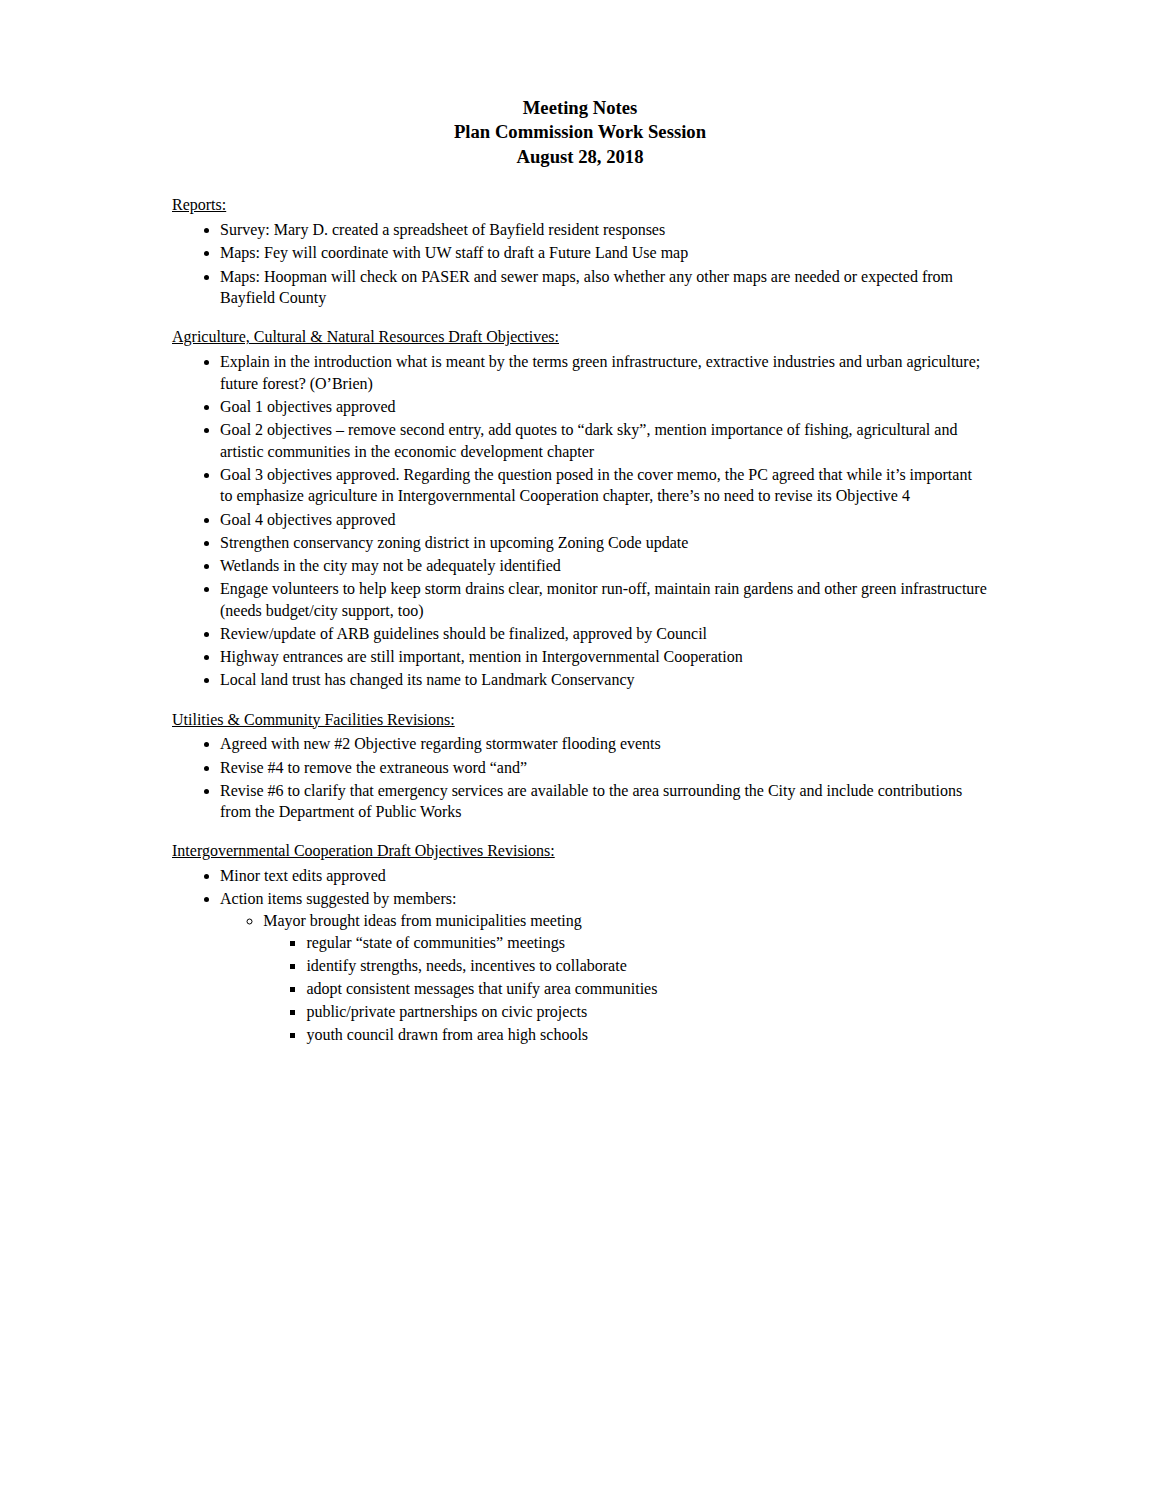Meeting Notes
Plan Commission Work Session
August 28, 2018
Reports:
Survey: Mary D. created a spreadsheet of Bayfield resident responses
Maps: Fey will coordinate with UW staff to draft a Future Land Use map
Maps: Hoopman will check on PASER and sewer maps, also whether any other maps are needed or expected from Bayfield County
Agriculture, Cultural & Natural Resources Draft Objectives:
Explain in the introduction what is meant by the terms green infrastructure, extractive industries and urban agriculture; future forest? (O’Brien)
Goal 1 objectives approved
Goal 2 objectives – remove second entry, add quotes to “dark sky”, mention importance of fishing, agricultural and artistic communities in the economic development chapter
Goal 3 objectives approved. Regarding the question posed in the cover memo, the PC agreed that while it’s important to emphasize agriculture in Intergovernmental Cooperation chapter, there’s no need to revise its Objective 4
Goal 4 objectives approved
Strengthen conservancy zoning district in upcoming Zoning Code update
Wetlands in the city may not be adequately identified
Engage volunteers to help keep storm drains clear, monitor run-off, maintain rain gardens and other green infrastructure (needs budget/city support, too)
Review/update of ARB guidelines should be finalized, approved by Council
Highway entrances are still important, mention in Intergovernmental Cooperation
Local land trust has changed its name to Landmark Conservancy
Utilities & Community Facilities Revisions:
Agreed with new #2 Objective regarding stormwater flooding events
Revise #4 to remove the extraneous word “and”
Revise #6 to clarify that emergency services are available to the area surrounding the City and include contributions from the Department of Public Works
Intergovernmental Cooperation Draft Objectives Revisions:
Minor text edits approved
Action items suggested by members:
Mayor brought ideas from municipalities meeting
regular “state of communities” meetings
identify strengths, needs, incentives to collaborate
adopt consistent messages that unify area communities
public/private partnerships on civic projects
youth council drawn from area high schools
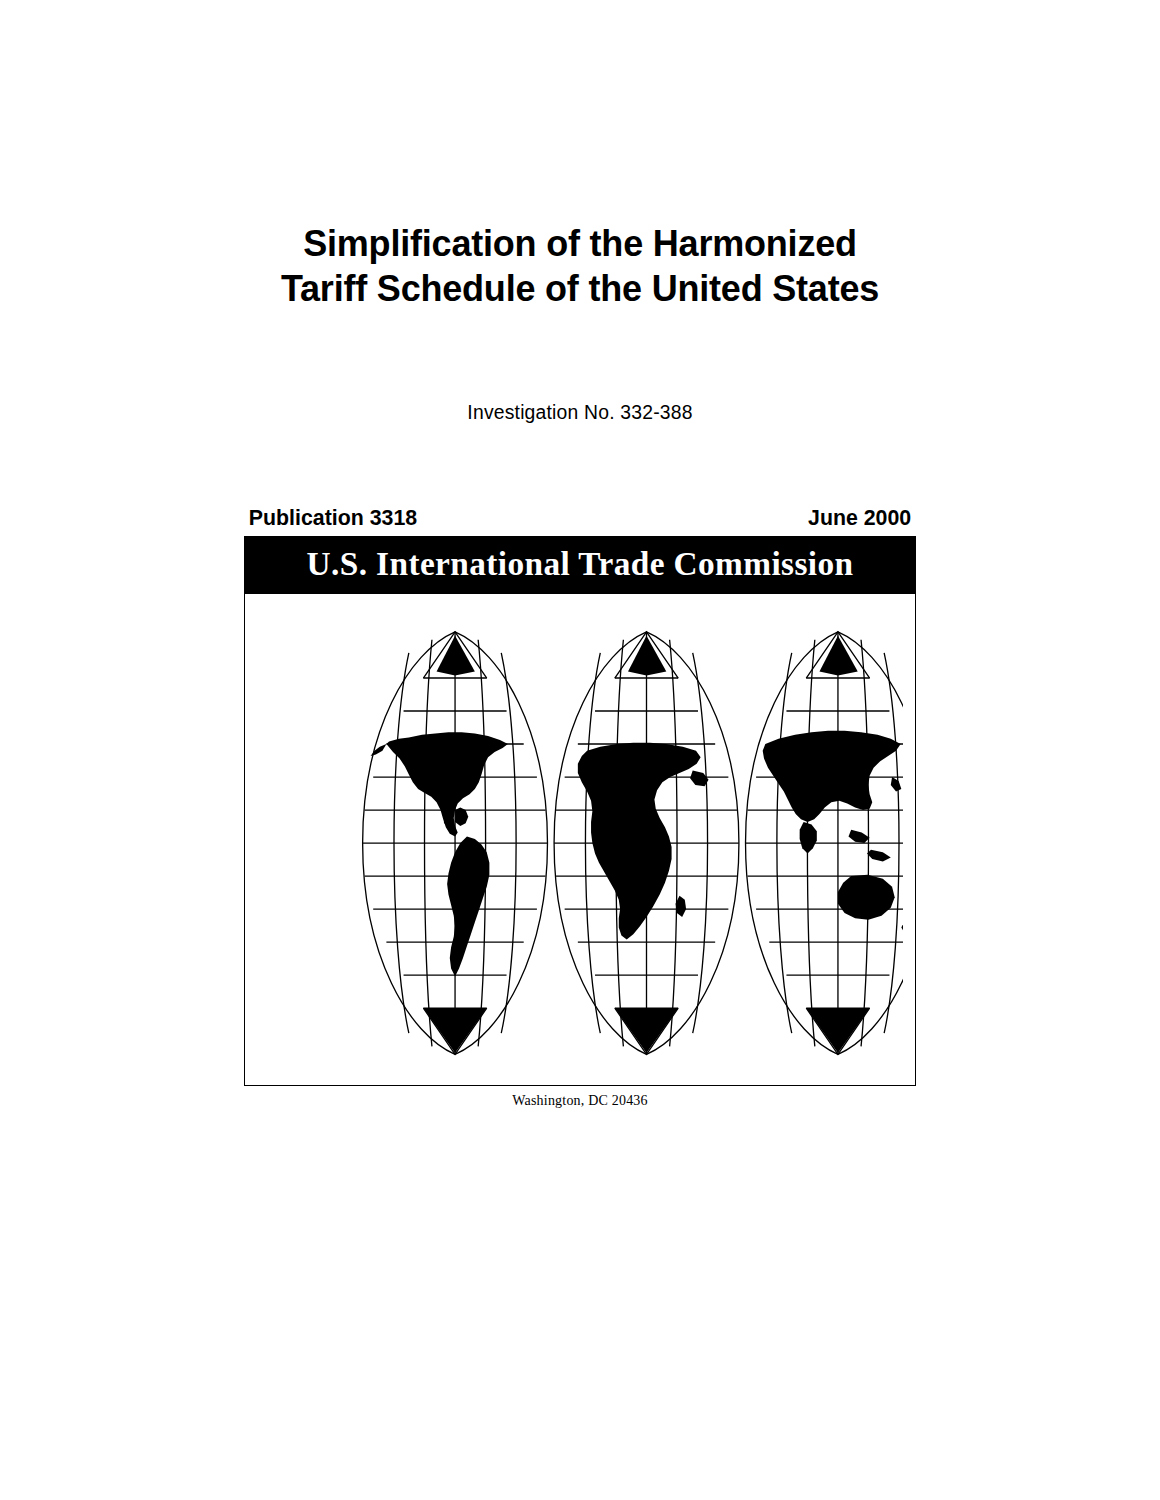Simplification of the Harmonized
Tariff Schedule of the United States
Investigation No. 332-388
Publication 3318 June 2000
U.S. International Trade Commission
Washington, DC 20436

__What the task requires__. Output the data above without changes, apart from leaving out the pictures.

__Answer for this exercise__.
Meeting Notes
Plan Commission Work Session
August 28, 2018
Reports:
Survey: Mary D. created a spreadsheet of Bayfield resident responses
Maps: Fey will coordinate with UW staff to draft a Future Land Use map
Maps: Hoopman will check on PASER and sewer maps, also whether any other maps are needed or expected from Bayfield County
Agriculture, Cultural & Natural Resources Draft Objectives:
Explain in the introduction what is meant by the terms green infrastructure, extractive industries and urban agriculture; future forest? (O’Brien)
Goal 1 objectives approved
Goal 2 objectives – remove second entry, add quotes to “dark sky”, mention importance of fishing, agricultural and artistic communities in the economic development chapter
Goal 3 objectives approved. Regarding the question posed in the cover memo, the PC agreed that while it’s important to emphasize agriculture in Intergovernmental Cooperation chapter, there’s no need to revise its Objective 4
Goal 4 objectives approved
Strengthen conservancy zoning district in upcoming Zoning Code update
Wetlands in the city may not be adequately identified
Engage volunteers to help keep storm drains clear, monitor run-off, maintain rain gardens and other green infrastructure (needs budget/city support, too)
Review/update of ARB guidelines should be finalized, approved by Council
Highway entrances are still important, mention in Intergovernmental Cooperation
Local land trust has changed its name to Landmark Conservancy
Utilities & Community Facilities Revisions:
Agreed with new #2 Objective regarding stormwater flooding events
Revise #4 to remove the extraneous word “and”
Revise #6 to clarify that emergency services are available to the area surrounding the City and include contributions from the Department of Public Works
Intergovernmental Cooperation Draft Objectives Revisions:
Minor text edits approved
Action items suggested by members:
Mayor brought ideas from municipalities meeting
regular “state of communities” meetings
identify strengths, needs, incentives to collaborate
adopt consistent messages that unify area communities
public/private partnerships on civic projects
youth council drawn from area high schools
Simplification of the Harmonized
Tariff Schedule of the United States
Investigation No. 332-388
Publication 3318 June 2000
U.S. International Trade Commission
Washington, DC 20436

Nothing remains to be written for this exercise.